(Beginning of Data for this exercise)

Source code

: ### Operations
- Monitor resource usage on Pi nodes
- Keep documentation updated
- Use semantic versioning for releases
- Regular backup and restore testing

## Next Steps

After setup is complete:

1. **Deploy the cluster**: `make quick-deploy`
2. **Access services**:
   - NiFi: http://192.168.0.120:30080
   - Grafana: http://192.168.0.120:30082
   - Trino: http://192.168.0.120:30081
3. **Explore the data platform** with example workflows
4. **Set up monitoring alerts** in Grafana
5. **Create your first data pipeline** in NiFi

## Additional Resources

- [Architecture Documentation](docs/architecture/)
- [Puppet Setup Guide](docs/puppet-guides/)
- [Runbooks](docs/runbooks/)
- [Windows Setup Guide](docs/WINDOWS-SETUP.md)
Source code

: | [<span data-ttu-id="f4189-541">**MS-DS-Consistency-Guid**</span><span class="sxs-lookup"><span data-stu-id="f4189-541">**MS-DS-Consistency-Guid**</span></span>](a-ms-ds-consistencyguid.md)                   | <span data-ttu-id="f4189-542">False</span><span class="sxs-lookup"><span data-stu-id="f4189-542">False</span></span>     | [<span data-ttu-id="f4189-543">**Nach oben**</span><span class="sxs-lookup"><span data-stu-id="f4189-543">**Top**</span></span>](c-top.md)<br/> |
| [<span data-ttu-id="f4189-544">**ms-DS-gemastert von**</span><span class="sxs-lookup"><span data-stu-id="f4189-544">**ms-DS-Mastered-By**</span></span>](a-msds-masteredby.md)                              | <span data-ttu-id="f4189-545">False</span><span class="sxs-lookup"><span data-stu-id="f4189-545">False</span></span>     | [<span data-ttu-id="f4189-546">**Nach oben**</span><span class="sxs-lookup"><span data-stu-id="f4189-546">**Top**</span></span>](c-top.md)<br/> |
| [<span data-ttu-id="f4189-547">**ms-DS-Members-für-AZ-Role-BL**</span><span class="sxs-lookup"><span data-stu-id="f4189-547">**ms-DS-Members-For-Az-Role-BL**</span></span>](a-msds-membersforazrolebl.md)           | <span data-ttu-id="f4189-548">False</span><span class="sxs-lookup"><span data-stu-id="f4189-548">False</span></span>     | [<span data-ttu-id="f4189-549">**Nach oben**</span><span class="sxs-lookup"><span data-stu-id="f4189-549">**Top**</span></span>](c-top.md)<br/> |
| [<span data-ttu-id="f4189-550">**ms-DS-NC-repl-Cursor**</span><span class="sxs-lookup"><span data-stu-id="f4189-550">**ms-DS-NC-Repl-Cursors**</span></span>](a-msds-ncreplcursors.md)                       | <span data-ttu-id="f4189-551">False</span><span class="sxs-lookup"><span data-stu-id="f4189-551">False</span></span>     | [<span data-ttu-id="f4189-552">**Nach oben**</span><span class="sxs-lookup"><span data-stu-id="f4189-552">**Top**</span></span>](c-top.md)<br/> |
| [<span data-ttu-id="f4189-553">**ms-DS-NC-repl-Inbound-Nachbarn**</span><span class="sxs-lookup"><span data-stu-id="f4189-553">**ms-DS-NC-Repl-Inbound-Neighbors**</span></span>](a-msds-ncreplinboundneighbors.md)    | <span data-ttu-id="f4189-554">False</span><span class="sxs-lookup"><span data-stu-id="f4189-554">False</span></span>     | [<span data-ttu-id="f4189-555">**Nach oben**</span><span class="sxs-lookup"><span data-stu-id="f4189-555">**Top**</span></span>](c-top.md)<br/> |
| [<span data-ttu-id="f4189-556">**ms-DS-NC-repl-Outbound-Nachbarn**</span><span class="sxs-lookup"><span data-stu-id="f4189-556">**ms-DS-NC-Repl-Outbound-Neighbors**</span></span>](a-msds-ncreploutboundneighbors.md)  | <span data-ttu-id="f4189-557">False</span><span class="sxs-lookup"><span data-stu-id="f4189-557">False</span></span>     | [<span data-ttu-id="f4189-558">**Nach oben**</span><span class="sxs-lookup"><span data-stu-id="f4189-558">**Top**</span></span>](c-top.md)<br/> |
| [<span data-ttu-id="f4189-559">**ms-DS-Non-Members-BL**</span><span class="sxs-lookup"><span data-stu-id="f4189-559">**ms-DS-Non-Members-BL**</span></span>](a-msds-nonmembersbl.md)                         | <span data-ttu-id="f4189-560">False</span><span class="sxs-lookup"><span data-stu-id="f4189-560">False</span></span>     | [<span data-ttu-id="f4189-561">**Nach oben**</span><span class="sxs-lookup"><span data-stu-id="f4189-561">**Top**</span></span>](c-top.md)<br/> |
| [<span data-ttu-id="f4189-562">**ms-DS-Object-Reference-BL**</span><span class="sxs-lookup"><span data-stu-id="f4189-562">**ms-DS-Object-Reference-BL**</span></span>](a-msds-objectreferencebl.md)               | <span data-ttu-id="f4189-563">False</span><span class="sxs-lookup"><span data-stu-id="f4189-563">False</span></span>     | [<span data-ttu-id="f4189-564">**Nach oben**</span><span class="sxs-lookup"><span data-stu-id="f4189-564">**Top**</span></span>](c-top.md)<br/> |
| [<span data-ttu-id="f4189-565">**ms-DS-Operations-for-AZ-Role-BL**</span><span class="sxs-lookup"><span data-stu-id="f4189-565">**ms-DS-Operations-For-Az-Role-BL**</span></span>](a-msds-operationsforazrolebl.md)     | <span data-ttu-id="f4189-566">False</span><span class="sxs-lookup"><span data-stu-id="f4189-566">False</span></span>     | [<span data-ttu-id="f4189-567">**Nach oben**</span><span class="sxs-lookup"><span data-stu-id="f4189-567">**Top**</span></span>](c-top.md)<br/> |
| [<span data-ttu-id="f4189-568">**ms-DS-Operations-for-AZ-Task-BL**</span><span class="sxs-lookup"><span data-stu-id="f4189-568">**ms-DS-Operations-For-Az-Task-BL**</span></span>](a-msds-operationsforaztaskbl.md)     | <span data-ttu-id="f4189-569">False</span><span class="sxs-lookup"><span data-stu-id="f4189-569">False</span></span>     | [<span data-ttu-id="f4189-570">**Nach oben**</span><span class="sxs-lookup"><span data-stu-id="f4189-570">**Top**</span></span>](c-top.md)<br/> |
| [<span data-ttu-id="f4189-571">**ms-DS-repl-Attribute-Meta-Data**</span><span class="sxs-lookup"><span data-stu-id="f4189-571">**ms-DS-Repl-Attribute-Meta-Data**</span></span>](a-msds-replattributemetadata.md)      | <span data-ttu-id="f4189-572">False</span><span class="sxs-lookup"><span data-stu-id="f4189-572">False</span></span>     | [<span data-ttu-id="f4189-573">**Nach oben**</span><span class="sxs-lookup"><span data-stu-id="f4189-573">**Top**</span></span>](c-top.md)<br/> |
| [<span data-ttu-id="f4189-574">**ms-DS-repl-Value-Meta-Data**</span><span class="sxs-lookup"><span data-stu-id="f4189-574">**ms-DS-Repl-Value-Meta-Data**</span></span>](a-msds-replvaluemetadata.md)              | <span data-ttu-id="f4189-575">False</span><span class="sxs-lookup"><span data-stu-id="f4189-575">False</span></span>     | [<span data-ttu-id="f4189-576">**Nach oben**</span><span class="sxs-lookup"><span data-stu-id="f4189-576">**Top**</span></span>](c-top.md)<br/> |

(End of Data for this exercise)

▶ _Required work_
The records above are to be duplicated in full and exactly.

▶ _Answer area_
Source code

: ### Operations
- Monitor resource usage on Pi nodes
- Keep documentation updated
- Use semantic versioning for releases
- Regular backup and restore testing

## Next Steps

After setup is complete:

1. **Deploy the cluster**: `make quick-deploy`
2. **Access services**:
   - NiFi: http://192.168.0.120:30080
   - Grafana: http://192.168.0.120:30082
   - Trino: http://192.168.0.120:30081
3. **Explore the data platform** with example workflows
4. **Set up monitoring alerts** in Grafana
5. **Create your first data pipeline** in NiFi

## Additional Resources

- [Architecture Documentation](docs/architecture/)
- [Puppet Setup Guide](docs/puppet-guides/)
- [Runbooks](docs/runbooks/)
- [Windows Setup Guide](docs/WINDOWS-SETUP.md)
Source code

: | [<span data-ttu-id="f4189-541">**MS-DS-Consistency-Guid**</span><span class="sxs-lookup"><span data-stu-id="f4189-541">**MS-DS-Consistency-Guid**</span></span>](a-ms-ds-consistencyguid.md)                   | <span data-ttu-id="f4189-542">False</span><span class="sxs-lookup"><span data-stu-id="f4189-542">False</span></span>     | [<span data-ttu-id="f4189-543">**Nach oben**</span><span class="sxs-lookup"><span data-stu-id="f4189-543">**Top**</span></span>](c-top.md)<br/> |
| [<span data-ttu-id="f4189-544">**ms-DS-gemastert von**</span><span class="sxs-lookup"><span data-stu-id="f4189-544">**ms-DS-Mastered-By**</span></span>](a-msds-masteredby.md)                              | <span data-ttu-id="f4189-545">False</span><span class="sxs-lookup"><span data-stu-id="f4189-545">False</span></span>     | [<span data-ttu-id="f4189-546">**Nach oben**</span><span class="sxs-lookup"><span data-stu-id="f4189-546">**Top**</span></span>](c-top.md)<br/> |
| [<span data-ttu-id="f4189-547">**ms-DS-Members-für-AZ-Role-BL**</span><span class="sxs-lookup"><span data-stu-id="f4189-547">**ms-DS-Members-For-Az-Role-BL**</span></span>](a-msds-membersforazrolebl.md)           | <span data-ttu-id="f4189-548">False</span><span class="sxs-lookup"><span data-stu-id="f4189-548">False</span></span>     | [<span data-ttu-id="f4189-549">**Nach oben**</span><span class="sxs-lookup"><span data-stu-id="f4189-549">**Top**</span></span>](c-top.md)<br/> |
| [<span data-ttu-id="f4189-550">**ms-DS-NC-repl-Cursor**</span><span class="sxs-lookup"><span data-stu-id="f4189-550">**ms-DS-NC-Repl-Cursors**</span></span>](a-msds-ncreplcursors.md)                       | <span data-ttu-id="f4189-551">False</span><span class="sxs-lookup"><span data-stu-id="f4189-551">False</span></span>     | [<span data-ttu-id="f4189-552">**Nach oben**</span><span class="sxs-lookup"><span data-stu-id="f4189-552">**Top**</span></span>](c-top.md)<br/> |
| [<span data-ttu-id="f4189-553">**ms-DS-NC-repl-Inbound-Nachbarn**</span><span class="sxs-lookup"><span data-stu-id="f4189-553">**ms-DS-NC-Repl-Inbound-Neighbors**</span></span>](a-msds-ncreplinboundneighbors.md)    | <span data-ttu-id="f4189-554">False</span><span class="sxs-lookup"><span data-stu-id="f4189-554">False</span></span>     | [<span data-ttu-id="f4189-555">**Nach oben**</span><span class="sxs-lookup"><span data-stu-id="f4189-555">**Top**</span></span>](c-top.md)<br/> |
| [<span data-ttu-id="f4189-556">**ms-DS-NC-repl-Outbound-Nachbarn**</span><span class="sxs-lookup"><span data-stu-id="f4189-556">**ms-DS-NC-Repl-Outbound-Neighbors**</span></span>](a-msds-ncreploutboundneighbors.md)  | <span data-ttu-id="f4189-557">False</span><span class="sxs-lookup"><span data-stu-id="f4189-557">False</span></span>     | [<span data-ttu-id="f4189-558">**Nach oben**</span><span class="sxs-lookup"><span data-stu-id="f4189-558">**Top**</span></span>](c-top.md)<br/> |
| [<span data-ttu-id="f4189-559">**ms-DS-Non-Members-BL**</span><span class="sxs-lookup"><span data-stu-id="f4189-559">**ms-DS-Non-Members-BL**</span></span>](a-msds-nonmembersbl.md)                         | <span data-ttu-id="f4189-560">False</span><span class="sxs-lookup"><span data-stu-id="f4189-560">False</span></span>     | [<span data-ttu-id="f4189-561">**Nach oben**</span><span class="sxs-lookup"><span data-stu-id="f4189-561">**Top**</span></span>](c-top.md)<br/> |
| [<span data-ttu-id="f4189-562">**ms-DS-Object-Reference-BL**</span><span class="sxs-lookup"><span data-stu-id="f4189-562">**ms-DS-Object-Reference-BL**</span></span>](a-msds-objectreferencebl.md)               | <span data-ttu-id="f4189-563">False</span><span class="sxs-lookup"><span data-stu-id="f4189-563">False</span></span>     | [<span data-ttu-id="f4189-564">**Nach oben**</span><span class="sxs-lookup"><span data-stu-id="f4189-564">**Top**</span></span>](c-top.md)<br/> |
| [<span data-ttu-id="f4189-565">**ms-DS-Operations-for-AZ-Role-BL**</span><span class="sxs-lookup"><span data-stu-id="f4189-565">**ms-DS-Operations-For-Az-Role-BL**</span></span>](a-msds-operationsforazrolebl.md)     | <span data-ttu-id="f4189-566">False</span><span class="sxs-lookup"><span data-stu-id="f4189-566">False</span></span>     | [<span data-ttu-id="f4189-567">**Nach oben**</span><span class="sxs-lookup"><span data-stu-id="f4189-567">**Top**</span></span>](c-top.md)<br/> |
| [<span data-ttu-id="f4189-568">**ms-DS-Operations-for-AZ-Task-BL**</span><span class="sxs-lookup"><span data-stu-id="f4189-568">**ms-DS-Operations-For-Az-Task-BL**</span></span>](a-msds-operationsforaztaskbl.md)     | <span data-ttu-id="f4189-569">False</span><span class="sxs-lookup"><span data-stu-id="f4189-569">False</span></span>     | [<span data-ttu-id="f4189-570">**Nach oben**</span><span class="sxs-lookup"><span data-stu-id="f4189-570">**Top**</span></span>](c-top.md)<br/> |
| [<span data-ttu-id="f4189-571">**ms-DS-repl-Attribute-Meta-Data**</span><span class="sxs-lookup"><span data-stu-id="f4189-571">**ms-DS-Repl-Attribute-Meta-Data**</span></span>](a-msds-replattributemetadata.md)      | <span data-ttu-id="f4189-572">False</span><span class="sxs-lookup"><span data-stu-id="f4189-572">False</span></span>     | [<span data-ttu-id="f4189-573">**Nach oben**</span><span class="sxs-lookup"><span data-stu-id="f4189-573">**Top**</span></span>](c-top.md)<br/> |
| [<span data-ttu-id="f4189-574">**ms-DS-repl-Value-Meta-Data**</span><span class="sxs-lookup"><span data-stu-id="f4189-574">**ms-DS-Repl-Value-Meta-Data**</span></span>](a-msds-replvaluemetadata.md)              | <span data-ttu-id="f4189-575">False</span><span class="sxs-lookup"><span data-stu-id="f4189-575">False</span></span>     | [<span data-ttu-id="f4189-576">**Nach oben**</span><span class="sxs-lookup"><span data-stu-id="f4189-576">**Top**</span></span>](c-top.md)<br/> |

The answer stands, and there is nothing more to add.